From pariah to bosom buddy in 7 weeks: Netanyahu’s rehabilitation of Yoav Gallant

It didn’t take long for the prime minister to go from kicking his defense chief to the curb to courting him for photo ops; some of it has to do with national security

Tal Schneider

Tal Schneider is a Political Correspondent at The Times of Israel

Prime Minister Benjamin Netanyahu (left) and Defense Minister Yoav Gallant at the end of a press conference, May 10, 2023. (Haim Zach / GPO)
Prime Minister Benjamin Netanyahu (left) and Defense Minister Yoav Gallant at the end of a press conference, May 10, 2023. (Haim Zach / GPO)

Seven weeks. That was all the time it took Prime Minister Benjamin Netanyahu to rehabilitate Defense Minister Yoav Gallant, after, on the evening of March 26, the prime minister’s spokesman sent a laconic message to reporters stating that he had “decided to remove… Gallant from his position.”

That was all Netanyahu had to say at the time. Nothing about who would be guiding the defense establishment through the turbulent Muslim holy month of Ramadan. Nothing about the cause for the dismissal, though it clearly had something to do with Gallant saying in public that his government’s plans to overhaul the judiciary were threatening to undermine the military, not to mention Israeli society.

And suddenly, seven weeks later, Netanyahu is lionizing his defense chief. The two men are being photographed together left and right, and the prime minister, at the height of last week’s Gaza operation, found the time to visit the home of Gallant, who had recently lost his mother, for a condolence call, accompanied by his wife, Sara. The pictures that emerged from that visit were pleasant, affectionate, empathetic.

Throughout the five-day battle with Palestinian Islamic Jihad, which ended with an Egyptian-mediated truce Saturday night, the prime minister’s team released reams of photos of the commander-in-chief in full battle mode, huddling with military brass and his security advisers. But what stood out were the photos of a renewed closeness with Gallant.

The ostensible shift in sentiment can be attributed partly to real security considerations. Gallant’s dismissal, which did not go into immediate effect, seemed to catch the attention of Palestinian factions in Lebanon, which saw it as a sign of Israeli weakness. On April 6, about a week later, those factions fired 34 rockets into the north of the country – the first significant volley since the Second Lebanon War in 2006.

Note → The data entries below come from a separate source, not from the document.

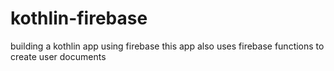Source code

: # kothlin-firebase
building a kothlin app using firebase
this app also uses firebase functions to create user documents

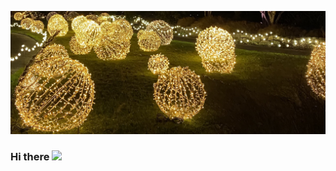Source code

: ![Header](https://github.com/saurbina/saurbina/blob/main/ICON/Banner.png)

### Hi there <img src="https://raw.githubusercontent.com/saurbina/saurbina/master/wave.gif" width="30px">

<!--
**saurbina/saurbina** is a ✨ _special_ ✨ repository because its `README.md` (this file) appears on your GitHub profile.

Here are some ideas to get you started:

- 🔭 I’m currently working on ...
- 🌱 I’m currently learning ...
- 👯 I’m looking to collaborate on ...
- 🤔 I’m looking for help with ...
- 💬 Ask me about ...
- 📫 How to reach me: ...
- 😄 Pronouns: ...
- ⚡ Fun fact: ...
-->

Israel’s defense leadership could also ill afford to appear divided in the eyes of terror groups in Gaza. The flood of amicable photographs do something to temper the perception of a split.

In this handout photo, Prime Minister Benjamin Netanyahu consults with Defense Minister Yoav Gallant (L) and Mossad chief David Barnea (C) as the former observed the seven-day mourning period for his late mother, May 12, 2023. (Kobi Gideon/GPO)

But there is perhaps another interest at play, beyond state security. Gallant is the most popular minister in a government that the public is largely fed up with. Case in point: The thousands of people — the vast majority of whom are not aligned with the political right — who spontaneously poured into the streets in protest minutes after he was fired, setting in motion a series of events that culminated in the overhaul being shelved the following day.

Netanyahu’s dismissal of Gallant came after he was goaded to make the move by firebrands such as far-right National Security Minister Itamar Ben Gvir and his own son Yair. Since then, Ben Gvir has kept up his steady criticism of Gallant on a plethora of issues – from the frozen overhaul to the release of the bodies of slain Palestinian terrorists to their families.

These attacks haven’t helped Ben Gvir’s popularity – since the establishment of the government, the far-right leader has consistently polled as its least popular member. Gallant, by contrast, is seen as an asset, a perception that has only become more firmly established in the past seven weeks.

At the height of the Gaza campaign, when he and the heads of the defense establishment were deeply immersed in directing the military operation, the defense minister was informed of the death of his mother. Gallant, who lost his father at the age of 17, had a strong lifelong bond with his mother and mentioned her frequently. Even on the night of his dismissal, he published a recording of a phone conversation in which she praised him for his principled stance.

Yet despite the devastating news, Gallant did not abandon his post for even a moment, clearly conveying to the public that he was in control and that his foremost priority was to direct the Gaza campaign and ensure its success.

For the prime minister, who lives by polling, nothing was easier than choosing Gallant over the deeply unpopular Ben Gvir, or even Justice Minister Yariv Levin, formerly Netanyahu’s closest ally, who has been threatening to quit the government unless at least some of the judicial overhaul legislation is passed in the coming weeks.

Thus it was that within a mere seven weeks, Netanyahu succeeded in pulling a spectacular (some may say spectacularly cynical, face-saving) about-face – turning Gallant from party pariah into the most important person in the picture.